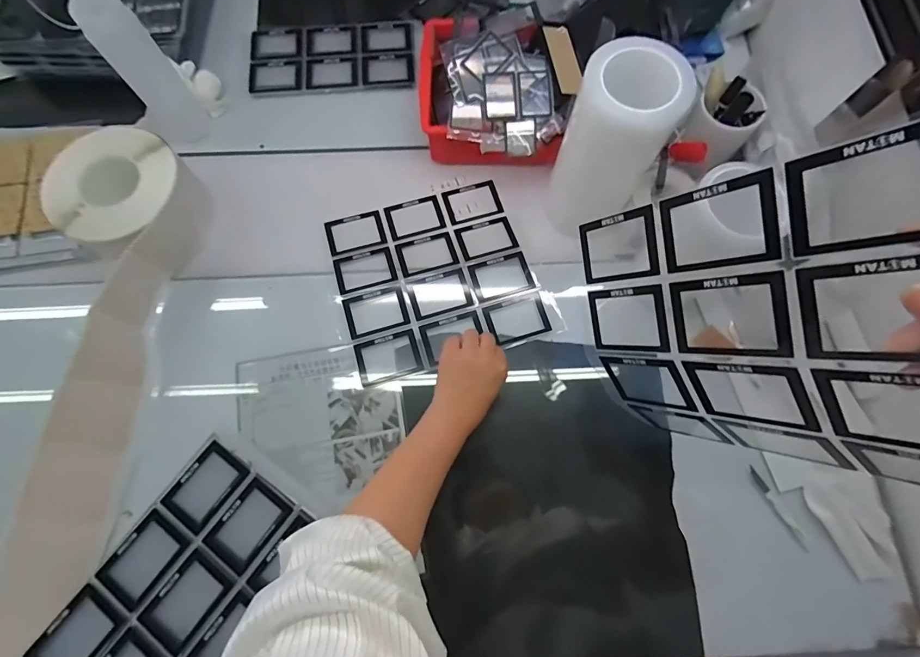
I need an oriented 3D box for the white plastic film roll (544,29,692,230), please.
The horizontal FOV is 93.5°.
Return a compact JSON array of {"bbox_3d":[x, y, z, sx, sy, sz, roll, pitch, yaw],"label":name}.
[{"bbox_3d":[0.184,-0.219,0.549,0.113,0.236,0.097,32,75,8],"label":"white plastic film roll"}]

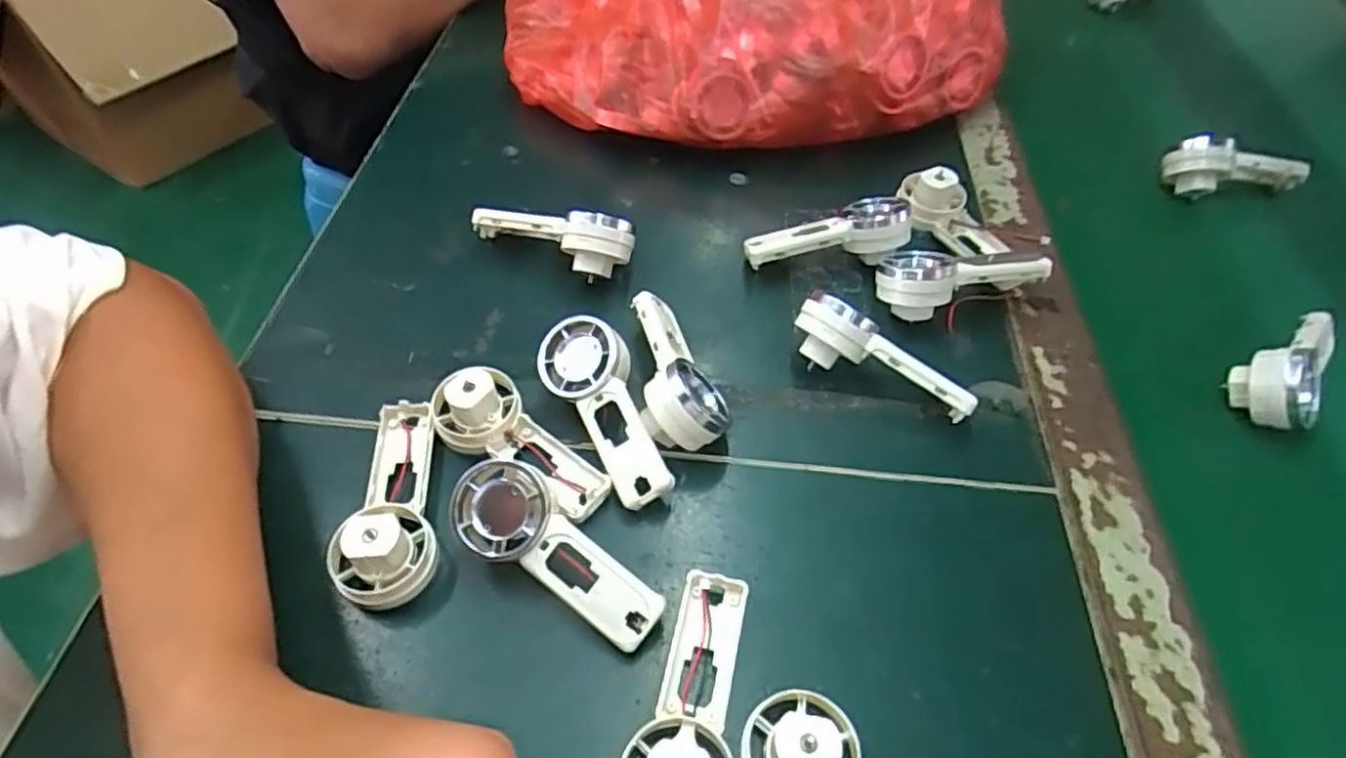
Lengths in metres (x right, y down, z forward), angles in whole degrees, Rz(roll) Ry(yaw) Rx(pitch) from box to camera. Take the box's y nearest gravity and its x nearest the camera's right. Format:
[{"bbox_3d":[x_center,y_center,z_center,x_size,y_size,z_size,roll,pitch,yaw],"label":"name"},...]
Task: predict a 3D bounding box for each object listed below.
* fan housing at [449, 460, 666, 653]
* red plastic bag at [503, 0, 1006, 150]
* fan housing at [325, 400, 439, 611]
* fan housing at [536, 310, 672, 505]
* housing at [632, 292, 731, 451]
[{"bbox_3d":[-0.046,0.069,0.280,0.093,0.020,0.037,36,83,11],"label":"fan housing"},{"bbox_3d":[0.047,-0.276,0.500,0.318,0.130,0.251,-10,53,-10],"label":"red plastic bag"},{"bbox_3d":[-0.119,0.047,0.293,0.037,0.028,0.092,-6,52,-7],"label":"fan housing"},{"bbox_3d":[-0.030,0.015,0.318,0.038,0.039,0.090,-19,54,-16],"label":"fan housing"},{"bbox_3d":[0.004,-0.005,0.337,0.039,0.038,0.088,-3,52,-4],"label":"housing"}]

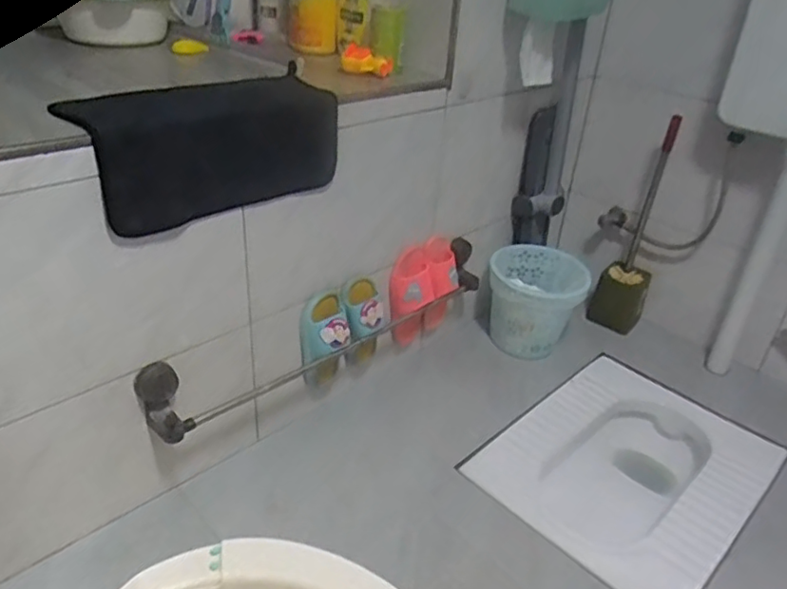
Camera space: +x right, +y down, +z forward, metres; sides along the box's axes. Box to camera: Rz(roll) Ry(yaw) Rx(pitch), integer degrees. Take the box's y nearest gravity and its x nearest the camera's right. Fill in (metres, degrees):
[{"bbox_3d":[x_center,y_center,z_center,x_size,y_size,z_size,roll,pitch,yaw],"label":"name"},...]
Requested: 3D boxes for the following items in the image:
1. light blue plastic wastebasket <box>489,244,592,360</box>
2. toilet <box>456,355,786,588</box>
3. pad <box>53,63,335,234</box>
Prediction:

◆ ◆ ◆

# [WHAT IS EXPECTED]
Word for word, copy all the entries above, but with no pictures.

# [TASK ANSWER]
I need an oriented 3D box for the white plastic film roll (544,29,692,230), please.
The horizontal FOV is 93.5°.
Return a compact JSON array of {"bbox_3d":[x, y, z, sx, sy, sz, roll, pitch, yaw],"label":name}.
[{"bbox_3d":[0.184,-0.219,0.549,0.113,0.236,0.097,32,75,8],"label":"white plastic film roll"}]

Lengths in metres (x right, y down, z forward), angles in whole degrees, Rz(roll) Ry(yaw) Rx(pitch) from box to camera. Take the box's y nearest gravity and its x nearest the camera's right. Format:
[{"bbox_3d":[x_center,y_center,z_center,x_size,y_size,z_size,roll,pitch,yaw],"label":"name"},...]
Task: predict a 3D bounding box for each object listed below.
* fan housing at [449, 460, 666, 653]
* red plastic bag at [503, 0, 1006, 150]
* fan housing at [325, 400, 439, 611]
* fan housing at [536, 310, 672, 505]
* housing at [632, 292, 731, 451]
[{"bbox_3d":[-0.046,0.069,0.280,0.093,0.020,0.037,36,83,11],"label":"fan housing"},{"bbox_3d":[0.047,-0.276,0.500,0.318,0.130,0.251,-10,53,-10],"label":"red plastic bag"},{"bbox_3d":[-0.119,0.047,0.293,0.037,0.028,0.092,-6,52,-7],"label":"fan housing"},{"bbox_3d":[-0.030,0.015,0.318,0.038,0.039,0.090,-19,54,-16],"label":"fan housing"},{"bbox_3d":[0.004,-0.005,0.337,0.039,0.038,0.088,-3,52,-4],"label":"housing"}]

Camera space: +x right, +y down, +z forward, metres; sides along the box's axes. Box to camera: Rz(roll) Ry(yaw) Rx(pitch), integer degrees. Take the box's y nearest gravity and its x nearest the camera's right. Fill in (metres, degrees):
[{"bbox_3d":[x_center,y_center,z_center,x_size,y_size,z_size,roll,pitch,yaw],"label":"name"},...]
Requested: 3D boxes for the following items in the image:
1. light blue plastic wastebasket <box>489,244,592,360</box>
2. toilet <box>456,355,786,588</box>
3. pad <box>53,63,335,234</box>
Prediction:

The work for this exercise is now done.